• _Exercise aim_: Rewrite the stretch of the herd immunity article from "The Times also" through "anything they say.", swapping "threshold" for "level".

• _Page extract_:
Experts Now Say We May Never Reach Herd Immunity With COVID-19

When the coronavirus pandemic first started making its way across the United States over a year ago, many Americans added a new phrase to their vocabulary: herd immunity.
Herd immunity isn’t too difficult to understand. Essentially if enough people are infected with the virus or receive a vaccine against it, building up antibodies to the illness, the spread of the virus drops dramatically.
At the beginning, experts weren’t sure how many Americans would need to have these antibodies in order to reach herd immunity as they ranged from 50 percent up to 70 percent.
Dr. Anthony Fauci stated early on that the number was between 60 and 70 percent, but is now upping that number during a CNBC News interview to “75, 80, 85 percent.”
However, now experts are saying we might not ever really reach herd immunity.
But now, experts are saying we may never reach herd immunity. “Instead, they are coming to the conclusion that rather than making a long-promised exit, the virus will most likely become a manageable threat that will continue to circulate in the United States for years to come, still causing hospitalizations and deaths but in much smaller numbers,” The New York Times reported on Monday.
“The virus is unlikely to go away,” Emory University evolutionary biologist Rustom Antia told the Times. “But we want to do all we can to check that it’s likely to become a mild infection.”
“We will not achieve herd immunity as a country or a state or even as a city until we have enough immunity in the population as a whole,” Lauren Ancel Meyers, the director of the Covid-19 Modeling Consortium at the University of Texas at Austin, told Times.
More than 31% of the U.S. population has been fully vaccinated, according to the Centers for Disease Control and Prevention (CDC) — including nearly 70% of Americans older than 65. But according to the Times, some 30% of Americans are hesitant to get the vaccine.
The Times also went on to explain why the estimated percentage for Americans to reach herd immunity are continuing to go up.
“That is because the initial calculations were based on the contagiousness of the original version of the virus. The predominant variant now circulating in the United States, called B.1.1.7 and first identified in Britain, is about 60% more transmissible,” the paper stated. “As a result, experts now calculate the herd immunity threshold to be at least 80%. If even more contagious variants develop, or if scientists find that immunized people can still transmit the virus, the calculation will have to be revised upward again.”
You know, the media and the so-called “experts” on this have gotten so much stuff wrong that it’s hard to know whether or not you should believe anything they say.
Especially when so many Democrat governors are all desperately attempting to cling to the power they have stolen from the average citizen using this illness as justification. They’ll do anything to keep people scared and under their thumbs.

• _Records provided_:
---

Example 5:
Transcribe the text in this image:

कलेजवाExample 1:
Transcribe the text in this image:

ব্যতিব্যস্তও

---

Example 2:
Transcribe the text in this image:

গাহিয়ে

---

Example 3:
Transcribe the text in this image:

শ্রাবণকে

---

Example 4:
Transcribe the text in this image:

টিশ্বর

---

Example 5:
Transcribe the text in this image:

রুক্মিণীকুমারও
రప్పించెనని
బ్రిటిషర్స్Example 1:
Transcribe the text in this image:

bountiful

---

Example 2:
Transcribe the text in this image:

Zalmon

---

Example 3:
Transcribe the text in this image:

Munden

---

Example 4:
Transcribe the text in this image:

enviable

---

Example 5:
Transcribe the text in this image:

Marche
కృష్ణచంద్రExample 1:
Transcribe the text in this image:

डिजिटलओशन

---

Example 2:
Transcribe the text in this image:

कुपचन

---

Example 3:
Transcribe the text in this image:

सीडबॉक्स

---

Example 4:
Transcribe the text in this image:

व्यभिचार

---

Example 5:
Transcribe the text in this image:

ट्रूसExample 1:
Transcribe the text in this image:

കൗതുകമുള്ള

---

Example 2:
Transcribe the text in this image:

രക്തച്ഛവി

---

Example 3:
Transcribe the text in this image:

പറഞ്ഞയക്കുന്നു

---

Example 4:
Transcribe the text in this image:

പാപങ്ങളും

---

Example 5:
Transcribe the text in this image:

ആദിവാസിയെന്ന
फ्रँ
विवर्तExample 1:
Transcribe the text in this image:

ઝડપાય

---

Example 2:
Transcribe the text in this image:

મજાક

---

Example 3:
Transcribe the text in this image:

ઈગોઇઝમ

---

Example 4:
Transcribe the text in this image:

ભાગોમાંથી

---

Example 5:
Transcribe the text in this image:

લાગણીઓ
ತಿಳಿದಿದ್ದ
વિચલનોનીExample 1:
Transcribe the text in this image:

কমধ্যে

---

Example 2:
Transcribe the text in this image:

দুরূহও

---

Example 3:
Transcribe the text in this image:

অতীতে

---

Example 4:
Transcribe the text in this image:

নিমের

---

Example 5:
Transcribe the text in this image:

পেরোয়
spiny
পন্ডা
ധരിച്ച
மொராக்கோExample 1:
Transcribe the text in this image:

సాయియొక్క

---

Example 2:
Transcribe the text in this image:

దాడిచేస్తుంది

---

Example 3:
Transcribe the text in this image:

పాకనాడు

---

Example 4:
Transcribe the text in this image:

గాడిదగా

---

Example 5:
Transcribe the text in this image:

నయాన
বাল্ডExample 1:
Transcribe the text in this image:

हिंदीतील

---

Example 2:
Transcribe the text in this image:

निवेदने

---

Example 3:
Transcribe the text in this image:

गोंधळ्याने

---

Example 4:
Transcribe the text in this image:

• _Answer for the task_:
The Times also went on to explain why the estimated percentage for Americans to reach herd immunity are continuing to go up.
“That is because the initial calculations were based on the contagiousness of the original version of the virus. The predominant variant now circulating in the United States, called B.1.1.7 and first identified in Britain, is about 60% more transmissible,” the paper stated. “As a result, experts now calculate the herd immunity level to be at least 80%. If even more contagious variants develop, or if scientists find that immunized people can still transmit the virus, the calculation will have to be revised upward again.”
You know, the media and the so-called “experts” on this have gotten so much stuff wrong that it’s hard to know whether or not you should believe anything they say.